1920, Australien hat schon seit dreizehn Jahren seine weitgehende Unabhängigkeit von Großbritannien erlangt, leben nur noch 60.000 Aborigines. Sie gelten als vom Außsterben bedroht. 1949, als eine der Folgen des zweiten Weltkrieges, in dem viele Aborigines mit kämpften, wurde ihnen die australische Staatsbürgerschaft anerkannt. Gleiche Bürgerrechte erhalten sie jedoch erst 1960. Ab jetzt können Aborigines wählen, Immobilien besitzen, Weiße heiraten und Rente beziehen. Die Bevormundung der Kinder geht jedoch weiter (siehe unten) bis in die 1970er Jahre.
Eine wirkliche Gleichberechtigung der Menschen im Alltag und vor allem in den Köpfen gibt es bis heute nicht. Es geschieht Annährung, aber Rassismus ist weit verbreitet und allgegenwärtig. Oft scheint an der Oberfläche alles gut zu sein, doch ein Blick hinter die Kulisse zeigt ein völlig anderes Bild. Die Weißen begreifen sich auch weiterhin als die "Besseren". Das gilt auch gegenüber den vielen Einwanderern aus allen Kontinenten, insbesondere aus Asien.

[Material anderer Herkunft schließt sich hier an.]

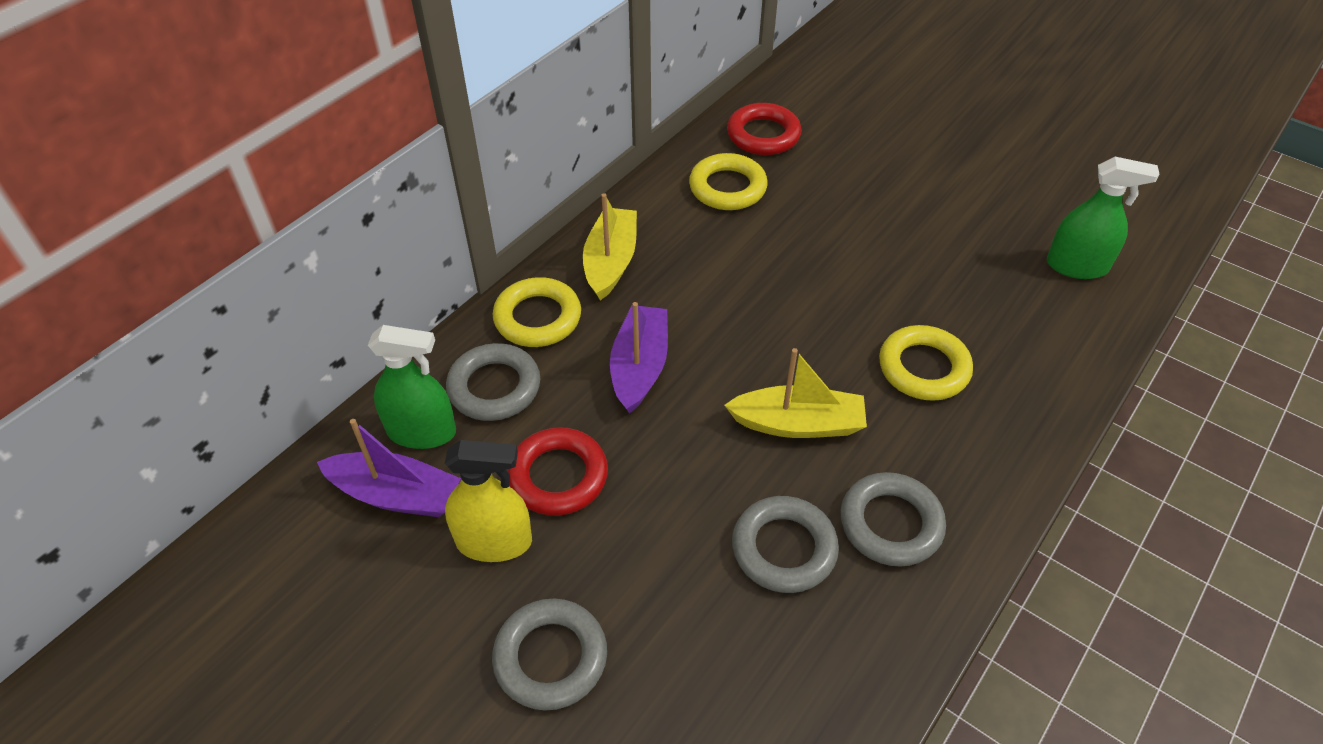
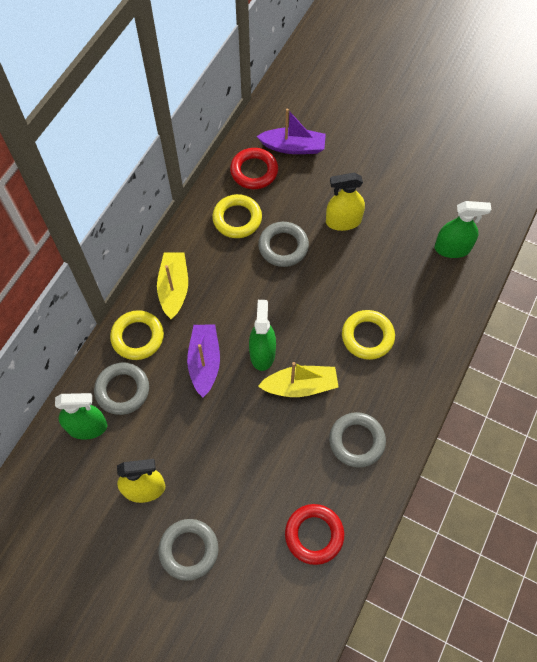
camera: 10 degrees left, 15 degrees up
(395, 495) = (83, 470): purple boat -> purple boat (293, 147)
(558, 476) = (171, 442): red ring -> red ring (314, 535)
(739, 367) = (262, 353): none -> green spray bottle
(784, 548) = (301, 466): grey ring -> grey ring (283, 246)
(896, 210) = (343, 221): none -> yellow spray bottle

Jedoch lange nicht so krass, wie gegenüber den Aborigines. Europäer messen ihre Überlegenheit an ihren äußerlich sichtbaren Leistungen. Es sind jedoch Leistungen, die das Land und seine Natur fast völlig aus dem Blick verloren haben. Immer deutlicher wird, dass dieser Weg in eine Katastrophe führt. Je klarer sich das zeigt, desto mehr besinnen sie sich auf das Wissen, das den Aborigines das Überleben auf diesem Kontinent ermöglicht haben. Es gibt ein Umdenken. Es gibt Annäherung. 2008 mit der sogenannten "Sorrow-Rede" des damaligen Premieministers, bei der sich die Weißen erstmals bei den Aborigines für ihr Verhalten entschuldigt haben, wurde ein weiterer Wendepunkt erreicht.

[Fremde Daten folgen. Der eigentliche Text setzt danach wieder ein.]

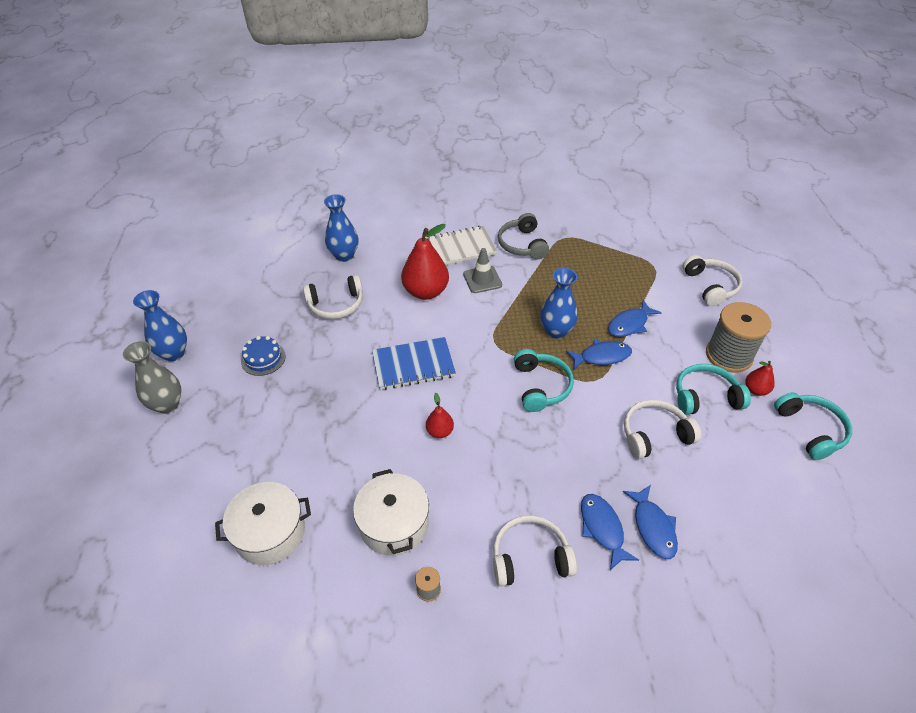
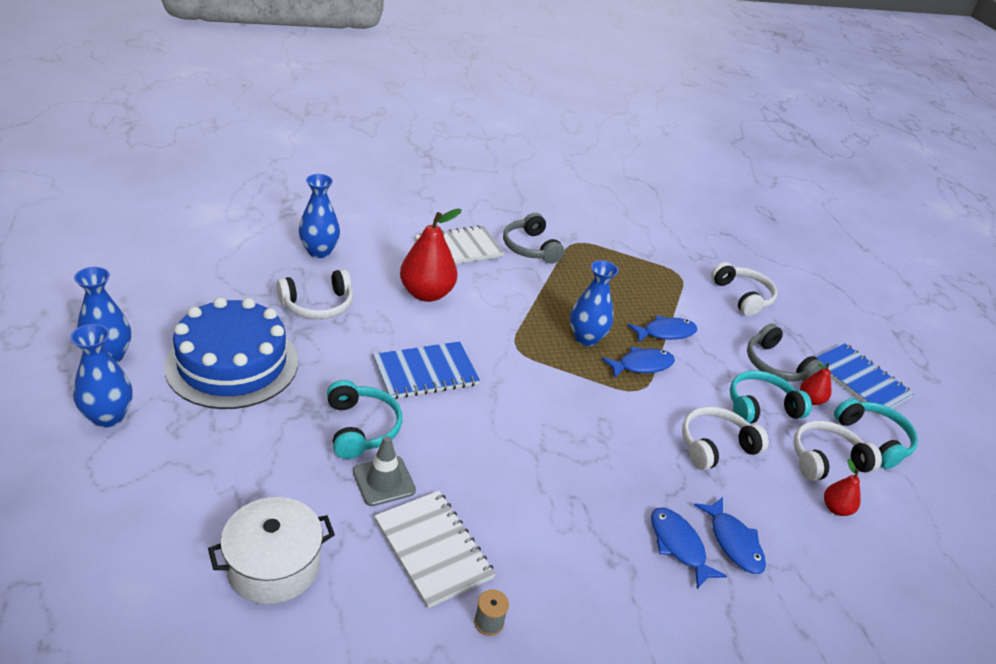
camera: 15 degrees left, 10 degrees down
(167, 404) = (108, 416): grey vase -> blue vase
(263, 358) = (232, 363): blue cake -> blue cake, size x2.28
(394, 524) = (433, 549): white pot -> white notebook
(440, 431) = (470, 445): red pear -> red pear (836, 508)
(482, 279) = (491, 282): grey traffic cone -> grey traffic cone (384, 481)
(530, 557) = (603, 580): white headphones -> white headphones (826, 460)
(541, 386) = (580, 396): turquoise headphones -> turquoise headphones (361, 428)
(629, 324) = (665, 332): blue fish -> blue fish turned 150 degrees counterclockwise
(728, 355) = (776, 365): grey spool -> grey headphones
(809, 370) = (859, 380): none -> blue notebook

Doch das Umdenken geschieht trotzdem nur langsam. Und es muss in allen Bevölkerungsgruppen passieren. Die Europäer müssen sich von ihrem Glauben an die eigene Überlegenheit verabschieden und lernen das Wissen, die Fähigkeiten und das Wesen anderer Völker als gleichwertig zu verstehen.

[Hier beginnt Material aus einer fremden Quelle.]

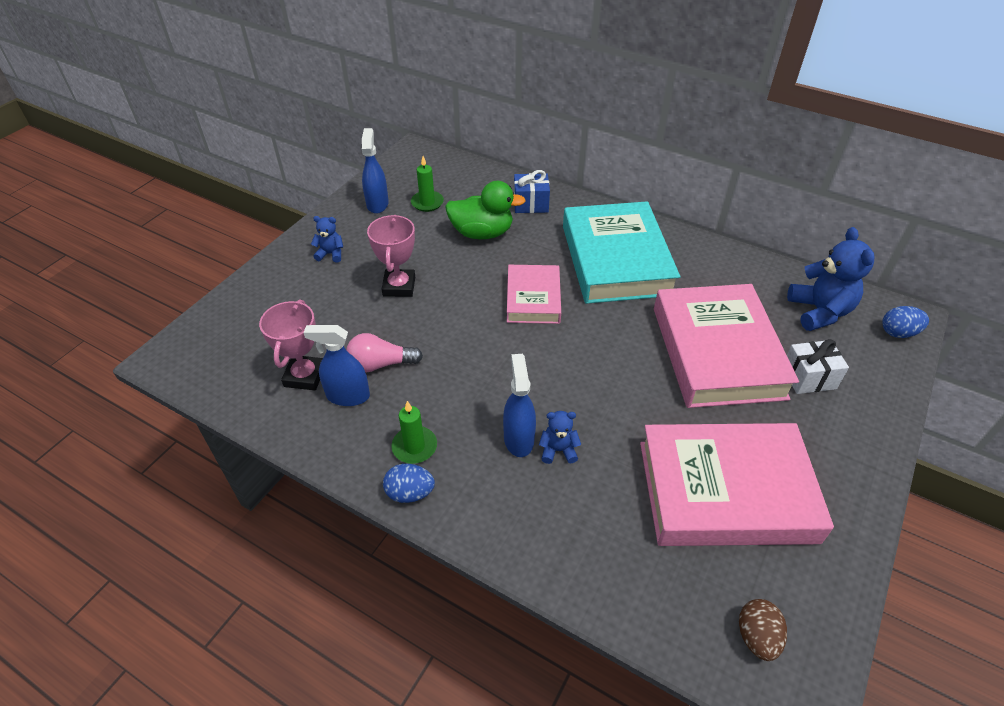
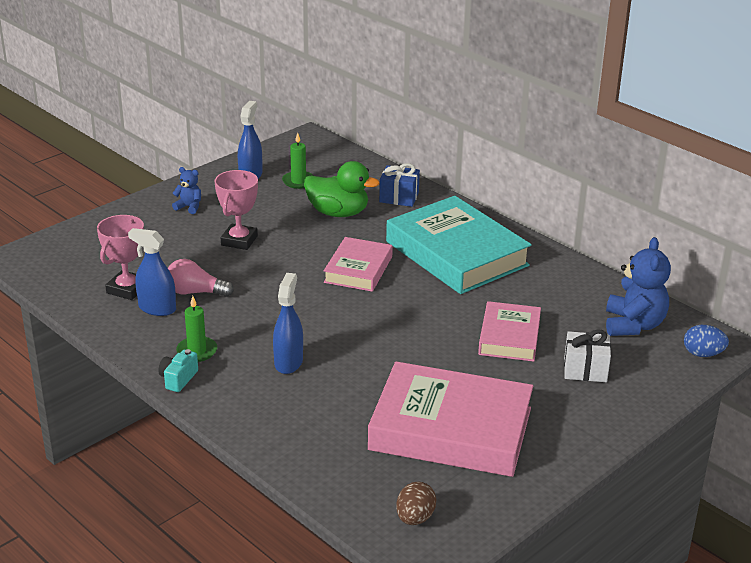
camera: 15 degrees right, 15 degrees down
(410, 493) = (178, 379): blue egg -> turquoise camera
(558, 450) = (319, 376): blue teddy bear -> none
(616, 259) = (456, 253): turquoise book -> turquoise book turned 45 degrees counterclockwise
(717, 352) = (509, 337): pink book -> pink book, size x0.56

Die Aborigines wiederum müssen sich von ihr Selbstbewußtsein finden.
Im Augenblick ist ihre Lage weiterhin äußerst schlecht. Die Arbeitslosenquote ist dreimal so hoch, wie die der Weißen, die Selbstmordrate ebenfalls. Die durchschnittliche Lebenserwartung liegt 17 Jahr unter der der anderen Australier. Armut, Drogen, Alkoholismus und Gewalt sind allgegenwärtig. Die Jahrhunderte der Unterdrückung und Entwurzelung haben ihre Wirkung nicht verfehlt. Aus dieser Situation heraus ihren eigenen Wert, die Schätze in ihrem Glauben und das Geschenk ihrer Fähigkeiten wieder zu finden, ist keine leichte Aufgabe. Doch diesen inneren Prozess kann ihnen niemand abnehmen. Und er geschieht bereits. Überall spürbar in kleinen Schritten.
Am Ende geht es darum, miteinander zu gehen. Jede der heutigen Bevölkerungsgruppen hat etwas ganz Eigenes, Unverwechselbares in sich, das dieses Land zu einem wundervollen bunten Teppich der Vielfalt machen könnte. Ich wünsche ihnen, das es gelingt.
Momentan leben (Stand 2020) mehr als 25,5 Millionen Menschen auf dem Kontinent. Eine Prognose für 2050 geht von 37 Millionen aus. Wie das bei den natürlichen Gegebenheiten überhaupt gehen soll, ist eine völlige Unbekannte.